The majority “puts RTOs and ISOs in an impossible position, forcing them to juggle the commission’s ideological antipathy toward state efforts to shape the resource mix with the realities that Congress gave states responsibility over resource decision-making and that the physical system will ultimately, and rightfully, reflect those state choices. …
“The proposal received a supermajority of votes in the stakeholder process, and not a single party protested this issue before the commission, including any of the generator groups that have cheered on the commission’s slew of recent buyer-side mitigation orders. But, of course, the commission thinks it knows better than NYISO’s stakeholders, better than NYISO’s Market Monitoring Unit, better than the New York state Public Service Commission and better than the people of New York. …
“The most likely outcome of the commission’s misguided campaign to ‘protect’ capacity markets is their ultimate dissolution. Today’s order makes that result all the more likely. New York is currently considering whether to ‘take back’ resource adequacy from NYISO, a move motivated in large part by the commission’s efforts to prevent the NYISO market from reflecting the state’s policy choices. The evident hostility toward state policies displayed in this order will only add fuel to that fire.”
Reaction
“This decision is a stunning example of overreach from Washington, further proof that FERC-regulated wholesale capacity markets are fundamentally flawed.
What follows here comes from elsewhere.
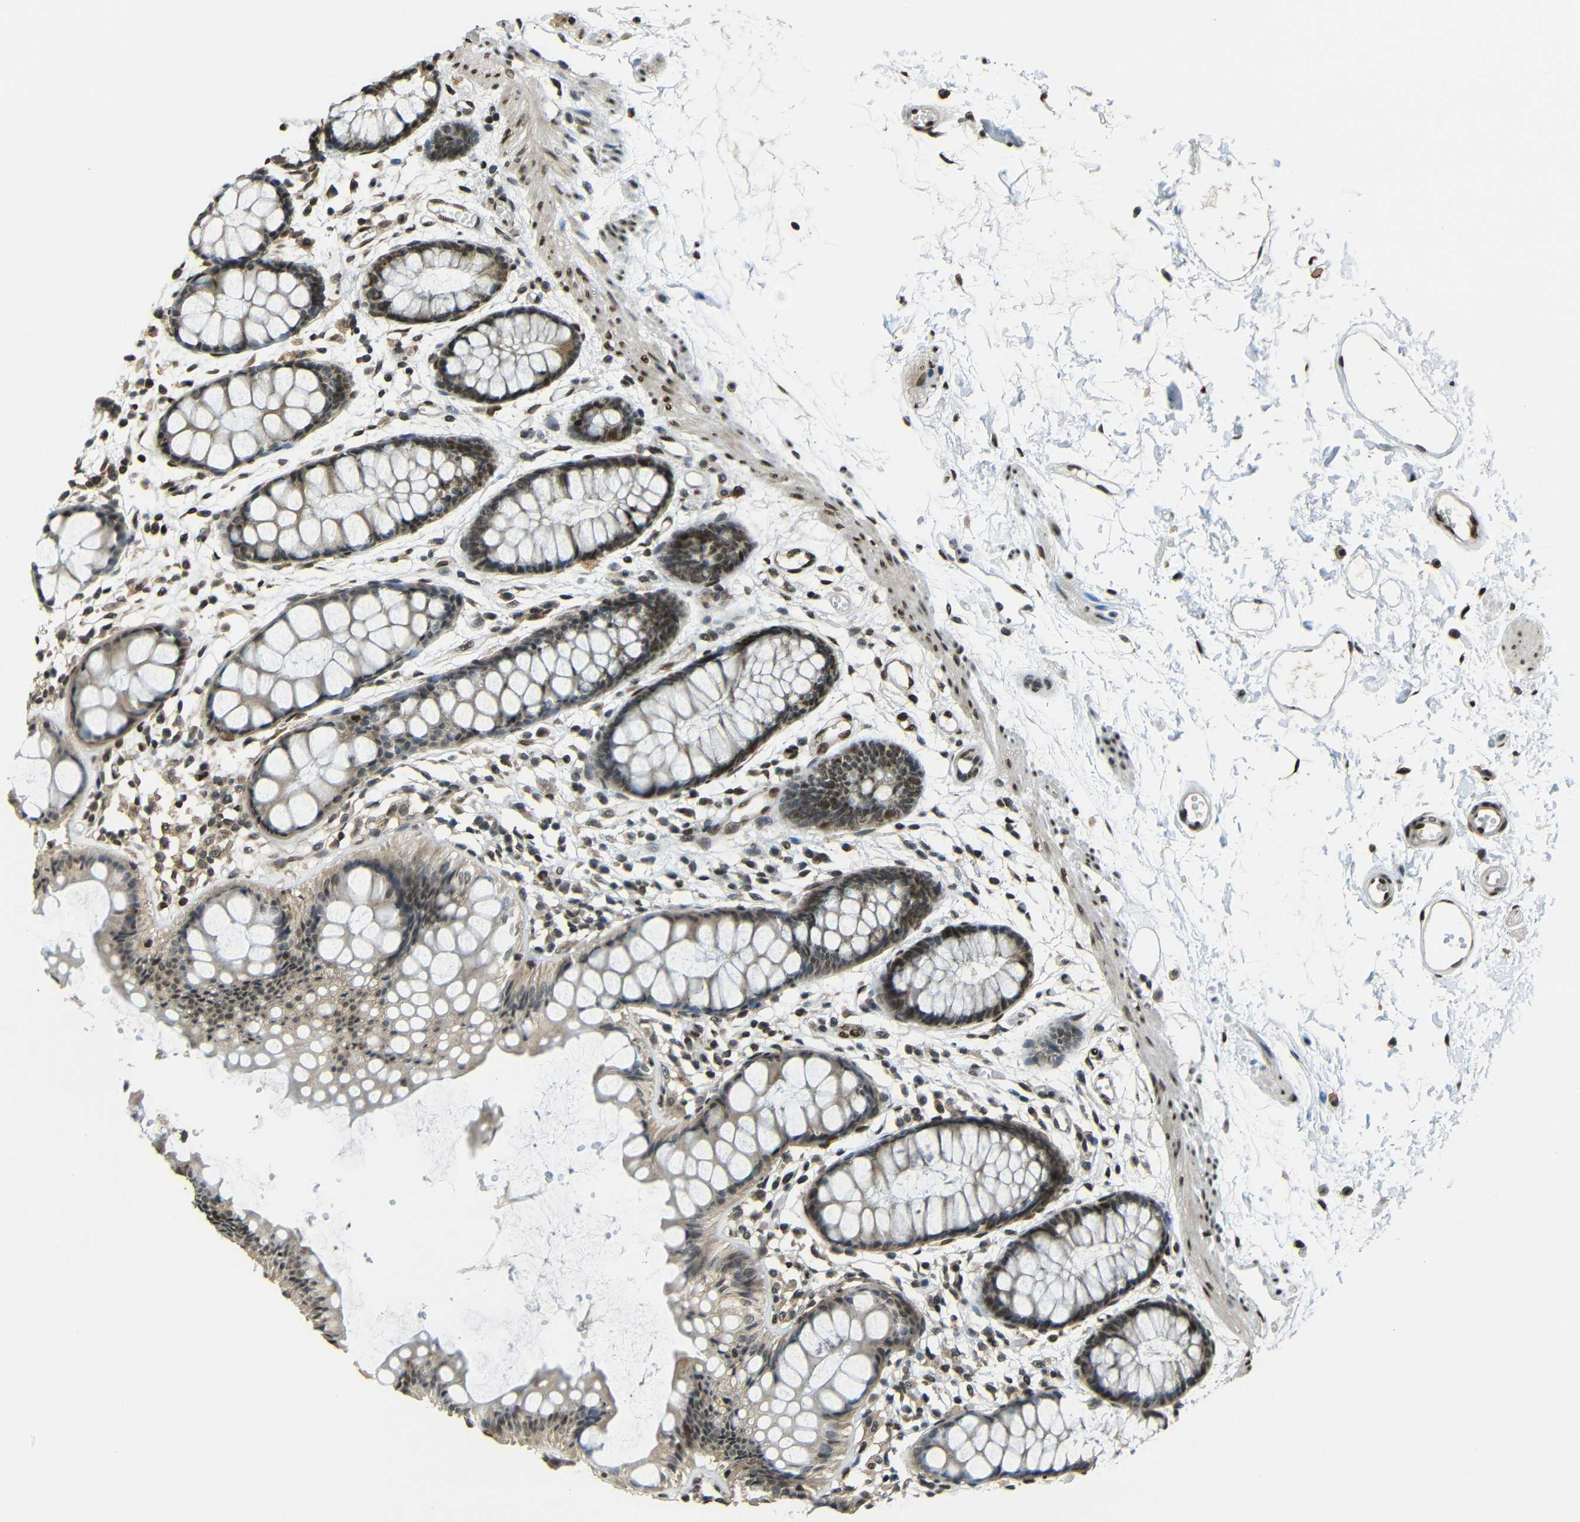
{"staining": {"intensity": "moderate", "quantity": "25%-75%", "location": "cytoplasmic/membranous,nuclear"}, "tissue": "rectum", "cell_type": "Glandular cells", "image_type": "normal", "snomed": [{"axis": "morphology", "description": "Normal tissue, NOS"}, {"axis": "topography", "description": "Rectum"}], "caption": "Protein staining by immunohistochemistry reveals moderate cytoplasmic/membranous,nuclear positivity in approximately 25%-75% of glandular cells in benign rectum.", "gene": "PSIP1", "patient": {"sex": "female", "age": 66}}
The FERC majority is once again demonstrating hostility to the legally established authority of states to determine how best to provide power to their citizens,” said Chris Casey, a senior attorney with the Natural Resources Defense Council.
“Like other states put in the same bind by FERC’s power grab, New York officials and the grid operator should work together to develop a state-controlled capacity market that serves the public interest while ensuring that New York can meet its clean energy goals.”